To follow Sloterdijk (2014: 153), in designing atmospherically, the architectural things are not just configurations of form and function, but present themselves by way of a gift by which an interior comes into being, or as he says, reflecting on Daniel Libeskind’s architecture: ‘it is a proposal for immersion into spatialized freedom’. (Sloterdijk, 2014: 293). Following Sloterdijk (2014: 293ff), we open up for a conception of architectural collaboration in which people have an active, open involvement, rather than just taking part passively as an audience. 4 In this it is an expression of a wider conceptualization of all spatially understood, technologically mediated organizational forces as being both restrictive (cohesiveness, belonging, identity) and expansive (generosity, ethics, innovation and creativity). While we confine our study to design of architectural interiors, the same might be found in studies of legal structures, say, or bureaucracies.
Conclusion
New technologies have opened new perspectives on the appearance of space in architectural practice, which we have shown interweave with discussions in organizational studies on the spatial, aesthetic, affective, and atmospheric dimensions of organization. In our study, we have investigated how digital technology informs architectural interior design practices, based on the claim that digital technologies mediate the affective and atmospheric qualities of space in such a way that they show how we might get at the nature of organization.

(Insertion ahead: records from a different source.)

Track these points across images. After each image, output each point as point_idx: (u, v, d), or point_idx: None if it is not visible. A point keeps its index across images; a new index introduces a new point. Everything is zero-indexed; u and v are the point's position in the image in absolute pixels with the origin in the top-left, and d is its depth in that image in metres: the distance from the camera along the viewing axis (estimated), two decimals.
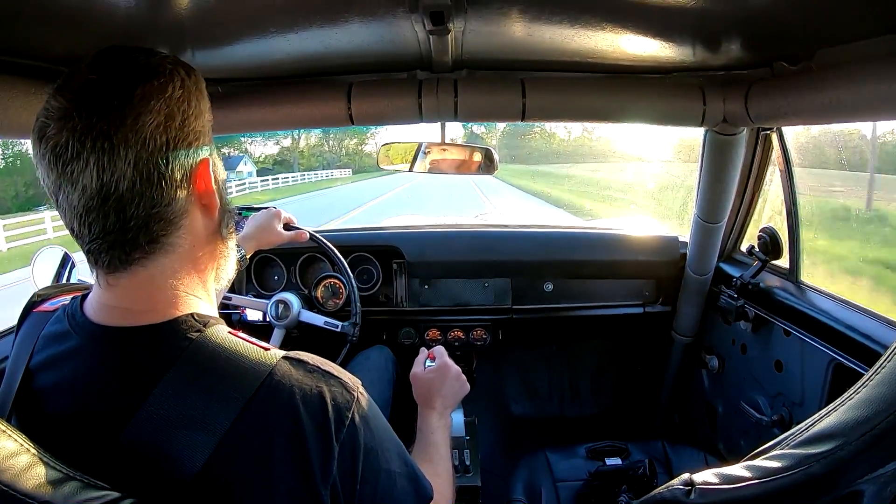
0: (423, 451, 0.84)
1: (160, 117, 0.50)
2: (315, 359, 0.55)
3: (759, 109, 1.11)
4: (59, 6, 0.65)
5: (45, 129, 0.48)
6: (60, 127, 0.47)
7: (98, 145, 0.47)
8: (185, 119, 0.52)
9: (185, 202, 0.53)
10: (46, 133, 0.48)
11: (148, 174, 0.49)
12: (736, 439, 1.59)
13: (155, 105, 0.50)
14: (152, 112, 0.49)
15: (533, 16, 0.81)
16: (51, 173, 0.49)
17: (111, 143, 0.47)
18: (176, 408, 0.47)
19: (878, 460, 0.51)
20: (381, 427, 0.58)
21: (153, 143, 0.49)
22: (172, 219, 0.53)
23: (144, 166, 0.49)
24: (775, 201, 1.45)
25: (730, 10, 0.77)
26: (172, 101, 0.51)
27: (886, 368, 0.54)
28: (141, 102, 0.49)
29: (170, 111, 0.51)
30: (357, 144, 21.83)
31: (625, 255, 1.82)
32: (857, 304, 1.18)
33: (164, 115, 0.50)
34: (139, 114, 0.49)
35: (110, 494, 0.43)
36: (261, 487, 0.47)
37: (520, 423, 2.16)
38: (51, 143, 0.48)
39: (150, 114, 0.49)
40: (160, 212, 0.51)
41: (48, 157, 0.48)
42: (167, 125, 0.50)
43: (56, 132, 0.47)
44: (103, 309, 0.54)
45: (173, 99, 0.51)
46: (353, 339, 1.48)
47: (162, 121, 0.50)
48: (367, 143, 24.63)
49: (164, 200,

The examples studied showed different ways technology affords an embodied experience of interior space and atmosphere as performative sceneries. The focus on the design on atmosphere accentuated the qualities of digital technologies as mediator of affective-sensory experience. Further, it stressed the design process as a relational approach involving the client organization in designing the atmospheric conditions, which were to coevolve with organizations everyday life. Looking at the design of atmosphere through architectural design practice not only addresses the mediating quality of digital technologies, but also constitutes a relational approach to design and organization. Revealing an inherently aesthetic quality to mediating digital technology, this adds another perspective on design pointing toward a collaborative practice emphasizing the potentiality of organization, atmosphere—and digital technologies. Focusing on the potentiality, we would, however, encourage for approaching the experience of the users of atmospheric architecture. Likewise, we consider the discussion on collaboration, in contrast to participation, in the design process would be apt for further investigation as to unfold the notion of relationality both in practice and conceptually.